▸ Your goal
Give back exactly the lines of the material below, starting with the line with "Quotenbeispiel mit" and going on through the line with "eingebaute Hausvorteil. Bei".

▸ Entries shown
------------------------------------------------------------------------
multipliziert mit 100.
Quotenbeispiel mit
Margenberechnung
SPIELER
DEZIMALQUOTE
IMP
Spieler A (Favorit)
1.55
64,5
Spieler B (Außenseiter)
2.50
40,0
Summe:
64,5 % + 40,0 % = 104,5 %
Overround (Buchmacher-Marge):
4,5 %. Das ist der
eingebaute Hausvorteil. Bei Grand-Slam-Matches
------------------------------------------------------------------------
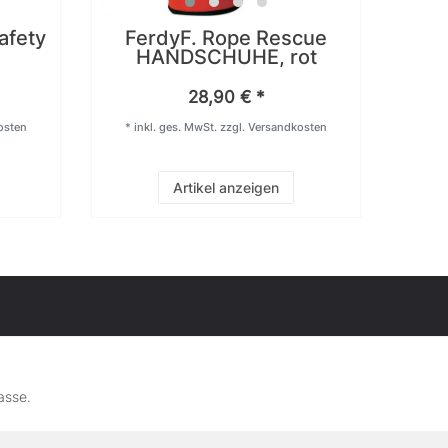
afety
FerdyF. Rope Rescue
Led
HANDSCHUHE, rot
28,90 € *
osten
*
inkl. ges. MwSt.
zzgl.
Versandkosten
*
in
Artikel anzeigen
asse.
------------------------------------------------------------------------
▸ Exercise solution
Quotenbeispiel mit
Margenberechnung
SPIELER
DEZIMALQUOTE
IMP
Spieler A (Favorit)
1.55
64,5
Spieler B (Außenseiter)
2.50
40,0
Summe:
64,5 % + 40,0 % = 104,5 %
Overround (Buchmacher-Marge):
4,5 %. Das ist der
eingebaute Hausvorteil. Bei Grand-Slam-Matches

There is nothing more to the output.